However, if you decide to get a bit enthusiastic the jerkiness associated with AMTs becomes apparent. This is disappointing as Maruti had managed to iron out this aspect very well in the Ignis. The gearbox’s brain makes it upshift early and while this helps the company claim a fuel efficiency of 28.4kmpl it gets in the way of a smooth and responsive driving experience. The lack of a Sport mode or paddles leaves you with little choice in the matter. So, if you are looking for a highway machine, the manual diesel would be the more sensible choice. What is common across all variants is that the manual mode on the AMT is fairly prompt and gives you greater control. Also, the manual transmissions shift smoothly and feel good to use.

§ Information given
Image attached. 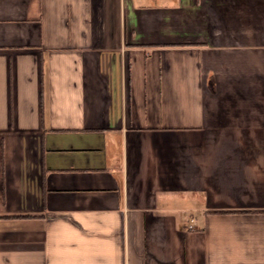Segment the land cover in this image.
<instances>
[{
    "label": "crops",
    "instance_id": "obj_1",
    "mask_svg": "<svg viewBox=\"0 0 264 264\" xmlns=\"http://www.w3.org/2000/svg\"><path fill=\"white\" fill-rule=\"evenodd\" d=\"M0 264H264V0H0Z\"/></svg>",
    "mask_w": 264,
    "mask_h": 264
},
{
    "label": "built area",
    "instance_id": "obj_2",
    "mask_svg": "<svg viewBox=\"0 0 264 264\" xmlns=\"http://www.w3.org/2000/svg\"><path fill=\"white\" fill-rule=\"evenodd\" d=\"M194 222V221H193ZM190 228H193V226H190Z\"/></svg>",
    "mask_w": 264,
    "mask_h": 264
}]
</instances>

§ The tasks
a – In the AMT gearbox passage, what does the gearbox's early upshifting gain, and what does it cost the driver?
b – From the AMT gearbox passage, return the stretch from "However, if you" through "good to use.", copied word for word.

§ Solutions in order
a – Early upshifting helps the company claim a fuel efficiency of 28.4kmpl. The cost is that it gets in the way of a smooth and responsive driving experience.

b –
However, if you decide to get a bit enthusiastic the jerkiness associated with AMTs becomes apparent. This is disappointing as Maruti had managed to iron out this aspect very well in the Ignis. The gearbox’s brain makes it upshift early and while this helps the company claim a fuel efficiency of 28.4kmpl it gets in the way of a smooth and responsive driving experience. The lack of a Sport mode or paddles leaves you with little choice in the matter. So, if you are looking for a highway machine, the manual diesel would be the more sensible choice. What is common across all variants is that the manual mode on the AMT is fairly prompt and gives you greater control. Also, the manual transmissions shift smoothly and feel good to use.